Этому же влиянию оказались подвержены и «резервуары политической мысли». Прежние стратегические сообщества — Совет по международным отношениям, институт Брукингса, Фонд Карнеги за международный мир — создавались с целью информирования широкой публики и представления внепартийного анализа важнейших политических событий. В последние десятилетия широкое распространение получило «партийное позиционирование», в результате чего экспертные организации политизировались — не в последнюю очередь благодаря корпоративным взносам. В Вашингтоне существенно возросло количество организаций, называющих себя исследовательскими центрами, а на деле представляющих собой лоббистские партийные группы. Организации наподобие фонда «Наследие» демонстрируют явную политическую ангажированность и получают финансовую поддержку со стороны корпораций-сторонников той или иной политики. «Новая атлантическая инициатива» (НАИ) — исследовательская программа Американского института предпринимательства — провела в конце 1990-х годов десятки конференций по расширению НАТО. Большинство участников этих конференций придерживались одной точки зрения; НАИ была заинтересована в; расширении НАТО, а не в проведении конструктивных дискуссий о возможности и целесообразности этого расширения.

Эти лоббистские партийные группы имели стабильное финансирование и активно пользовались преимуществами цифровой эры. Идеи продавались и покупались, подобно голосам в Конгрессе. Сокращение значимости «мыслительных резервуаров» как внепартийных арбитров привело к упадку в качестве и количестве публичных дебатов.

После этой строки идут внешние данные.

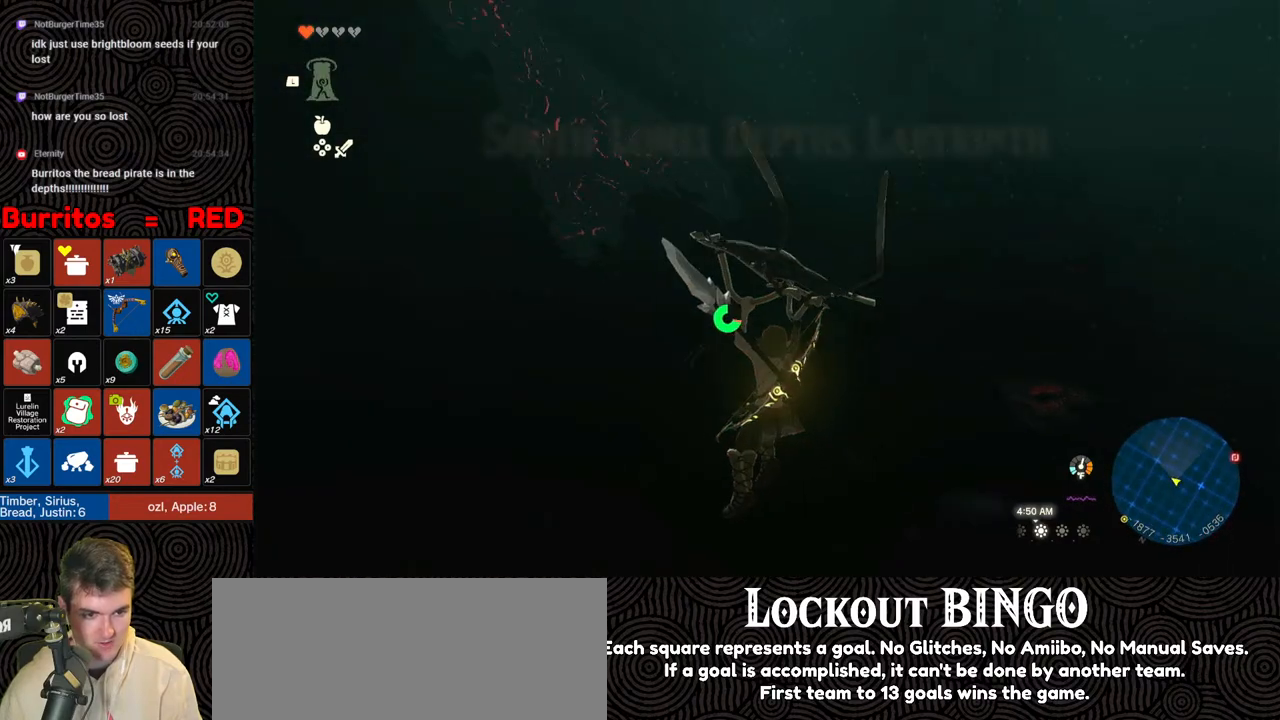
{"buttons": [], "left_stick": "up-right", "right_stick": "down", "events": [[67, "left_stick", "up"], [67, "right_stick", "center"], [217, "right_stick", "up-left"], [350, "right_stick", "center"], [400, "right_stick", "down"], [500, "left_stick", "up-right"]]}
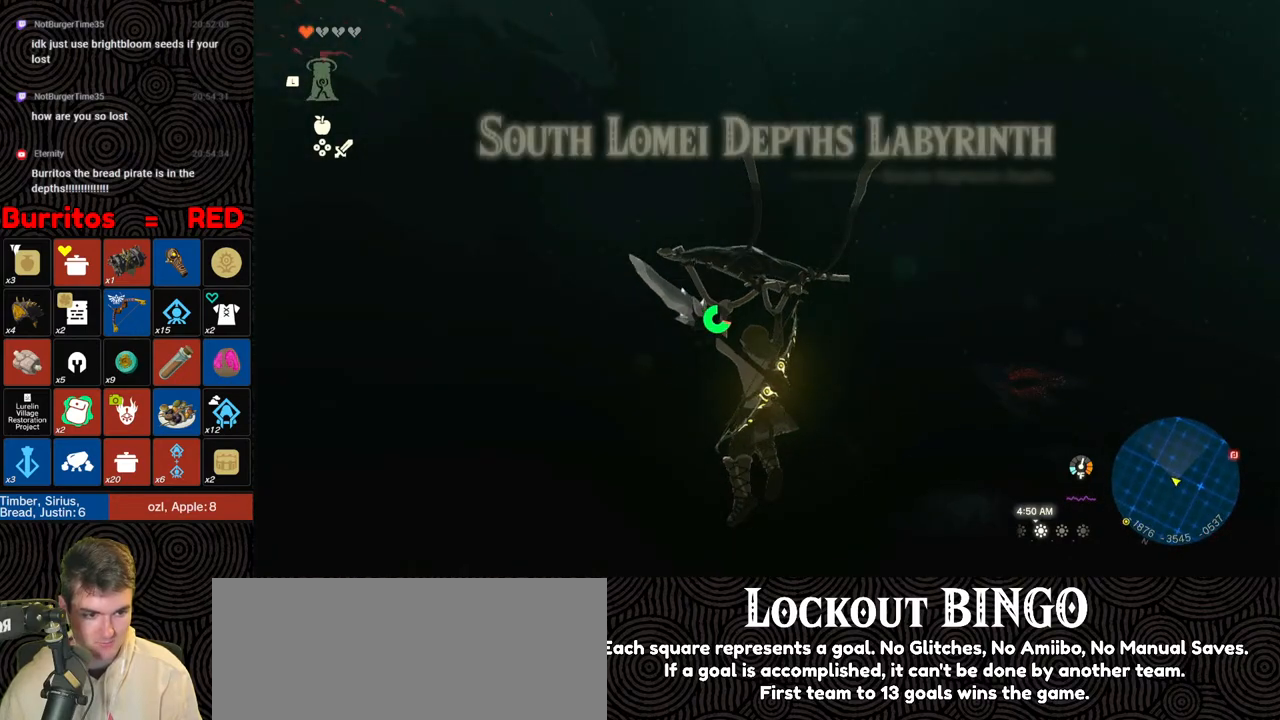
{"buttons": [], "left_stick": "right", "right_stick": "left", "events": [[33, "right_stick", "down-right"], [117, "left_stick", "right"], [233, "right_stick", "center"], [400, "right_stick", "left"]]}
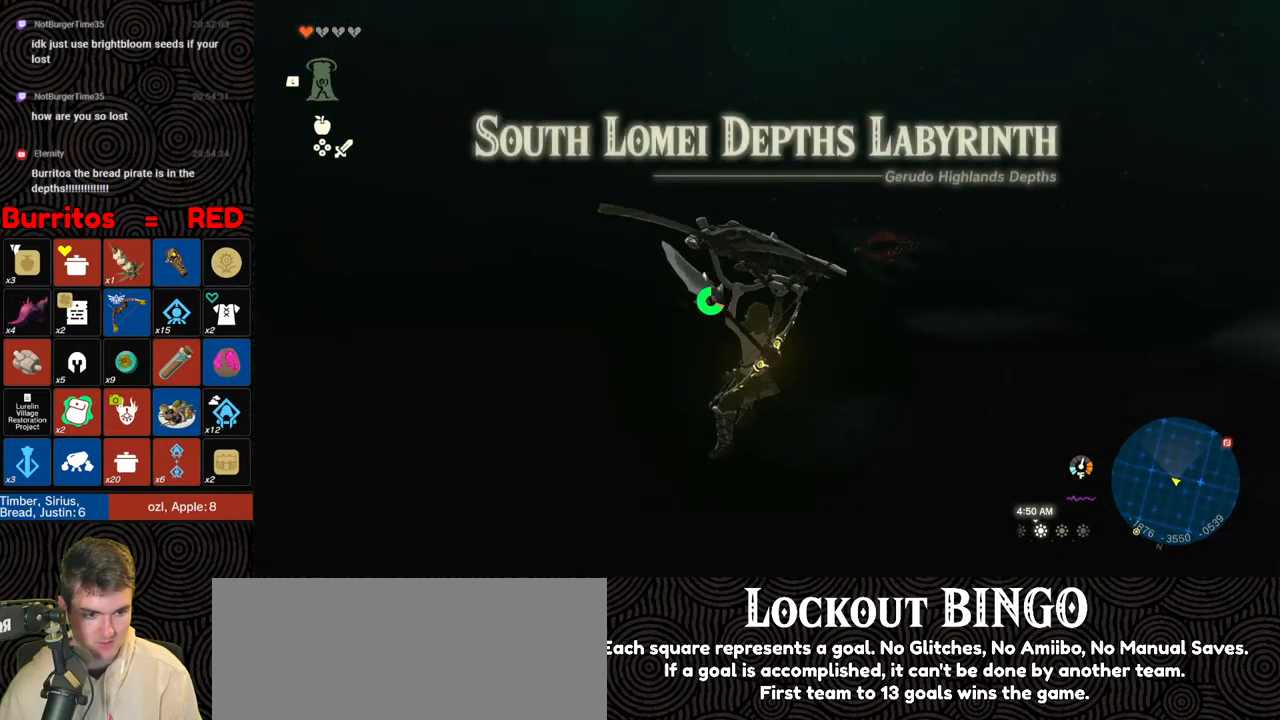
{"buttons": [], "left_stick": "up-right", "right_stick": "up-right", "events": [[133, "right_stick", "center"], [183, "left_stick", "up-right"], [433, "right_stick", "up-right"]]}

Эти тенденции в совокупности обеспечивают американской политике «отчужденность» и «пластичность». Общественное все сильнее отдаляется от частного. Центральными лозунгами конференции республиканцев в 2000 году были умеренность, центризм и сочувствующий консерватизм. Оказавшись у власти, президент Буш стремительно «поправел» и стал выражать взгляды партийных лоббистов и корпоративных доноров-консерваторов. Администрация торжественно объявила весной 2001 года о снижении налогов. Однако аналитики в большинстве своем отнеслись к этому событию настороженно и не преминули указать на «законодательный компромисс, который состоит в основном из зеркал и тумана».[473] Причем «двойные стандарты» отнюдь не являются исключительной прерогативой республиканцев. Во многих вопросах, от здравоохранения до противоракетной обороны и гуманитарных интервенций, администрация демократа Клинтона имела весьма отдаленное отношение к реальности.

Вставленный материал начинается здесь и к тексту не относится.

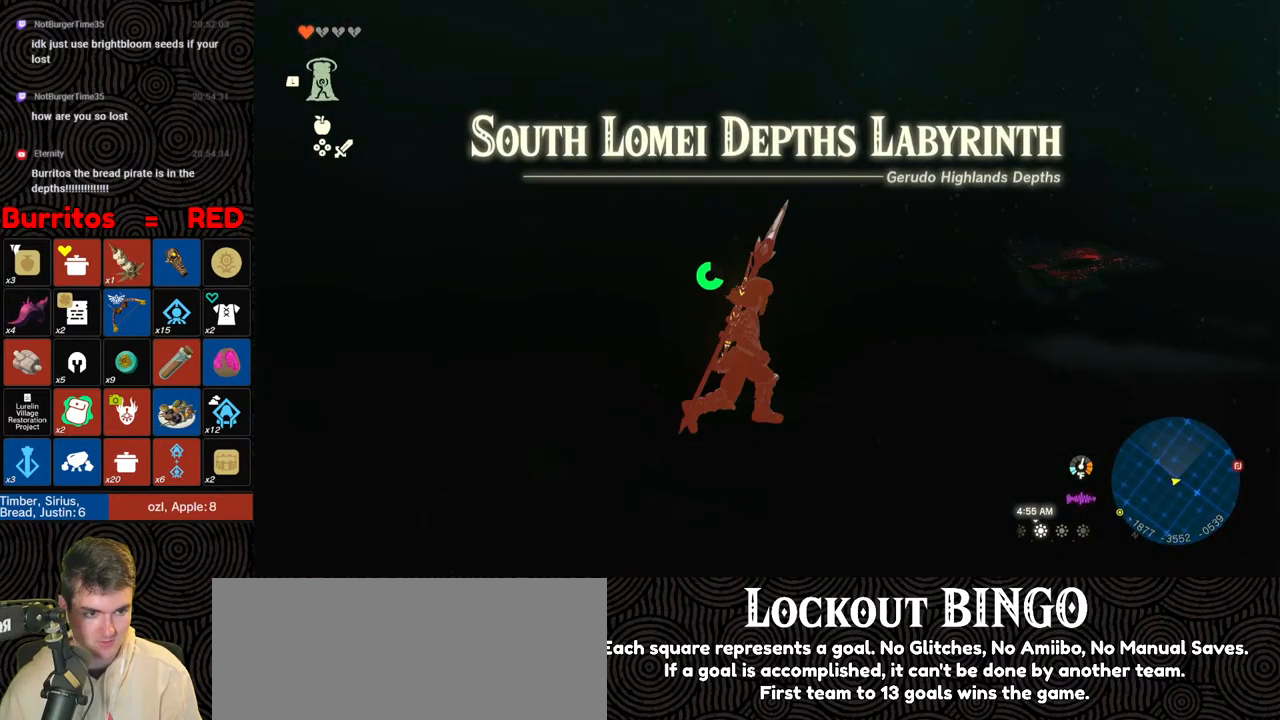
{"buttons": [], "left_stick": "up-right", "right_stick": "right", "events": [[100, "right_stick", "center"], [350, "right_stick", "right"]]}
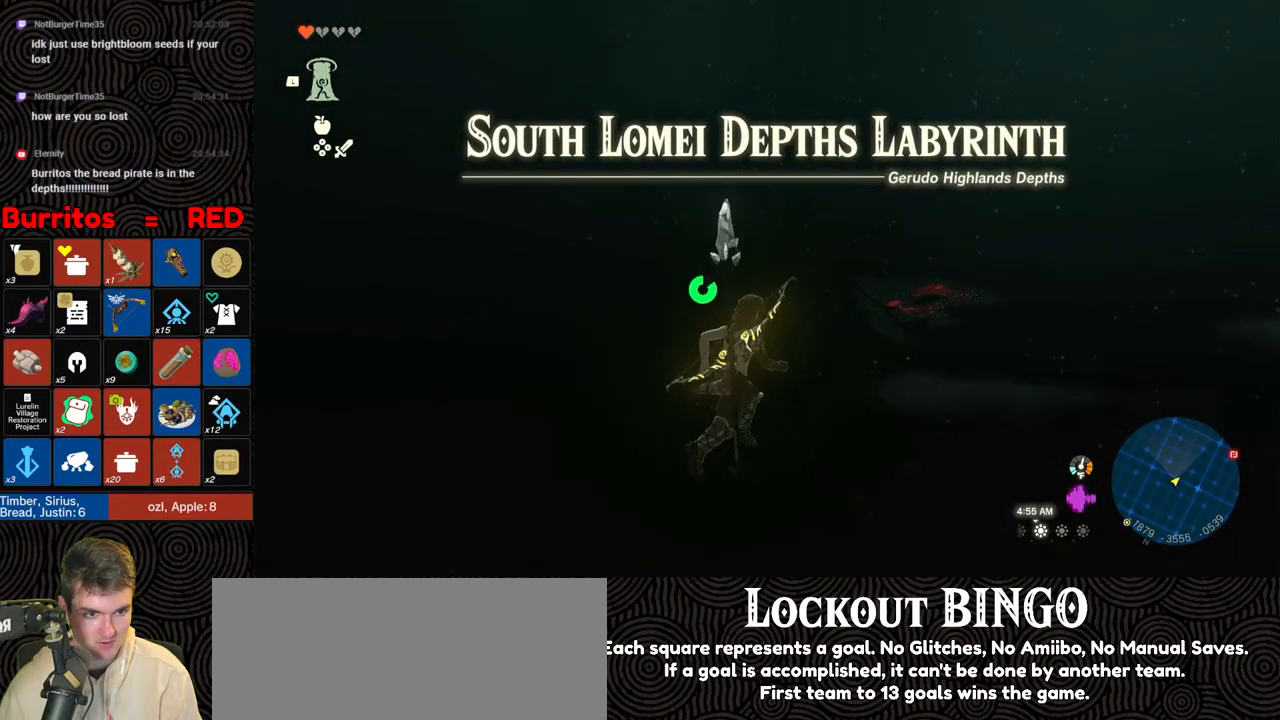
{"buttons": [], "left_stick": "up-right", "right_stick": "center", "events": [[33, "right_stick", "center"], [300, "right_stick", "right"], [483, "right_stick", "center"]]}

Конгресс вел себя ничуть не лучше, заслужив репутацию чего угодно, но только не совещательного органа, о чем мечтали его основатели. В редакционной передовице «New York Times» под названием «Неэффективный Конгресс» 1 ноября 2000 года, за 6 дней до президентских выборов, говорилось:

«Конгресс сто шестого созыва за время своего почти двухлетнего нахождения у власти не сделал практически ничего, он полностью устранился из общественной жизни. Почти по всем важнейшим вопросам, будь то контроль за распространением оружия, права человека, регулирование потребления энергии, социальная безопасность — Конгресс предпочитал отмалчиваться, тщательно избегая решений, которые можно было бы восславить или осмеять… Впрочем, сторонясь действий на пользу широкой общественности, Конгресс приложил громадные усилия по устраиванию собственного гнездышка, соблюдению коммерческих интересов и вознаграждению избирателей сиюминутными законодательными инициативами, изумлявшими как народ, так и значительную часть конгрессменов».

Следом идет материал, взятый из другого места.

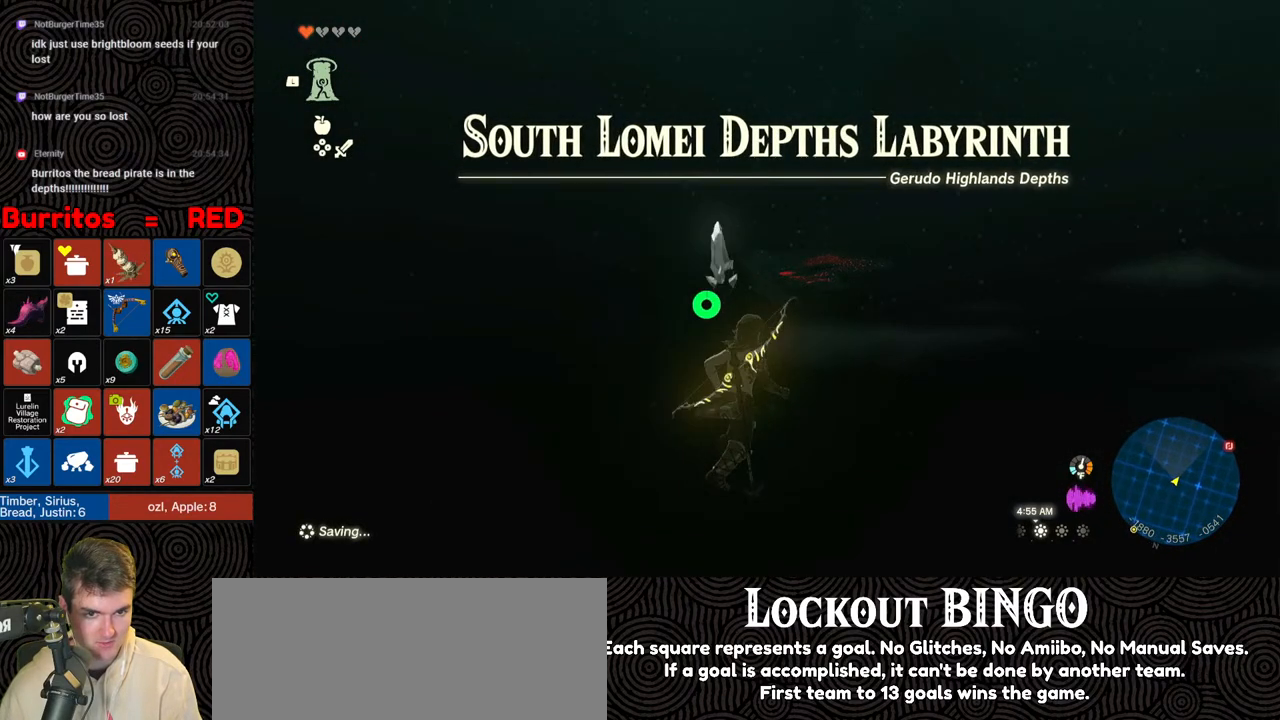
{"buttons": [], "left_stick": "up-right", "right_stick": "right", "events": [[383, "right_stick", "right"]]}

Неэффективность американских институтов управления связана не только с «домашними» обстоятельствами; но и с транснациональной политической мобилизацией. Революция средств связи открыла новые возможности для создания широких коалиций, «перекрывающих» границы национальных государств. Общественные движения, преследующие такие цели, как защита гражданских прав, запрещение противопехотных мин, охрана окружающей среды и противодействие глобализации, осуществляли свои международные кампании, во многом опираясь на Интернет. Эти новые формы участия и мобилизации оказались достаточно успешными для достижения вышеназванных целей, а также подменили собой национальные государства в вопросах формирования национальной политики. Значимость американских общественных институтов неуклонно снижается по мере того, как американцы осознают, что транснациональная вовлеченность намного эффективнее для достижения конкретных политических целей.

Упадок гражданской активности и деградация управления ведут к образованию порочного круга. Отстраняясь от участия в общественной жизни, американцы все больше внимания уделяют своим личным интересам. Безразличный электорат также уменьшает ответственность выборных должностных лиц перед избирателями. В результате происходит эрозия качества управления, что усиливает цинизм и отчужденность масс. С учетом тесной связи между гражданской вовлеченностью и общественными благами — дееспособным правительством, социальным доверием и сплоченностью, низким уровнем преступности, экономической эффективностью — эти тенденции представляются еще более тревожными.[474]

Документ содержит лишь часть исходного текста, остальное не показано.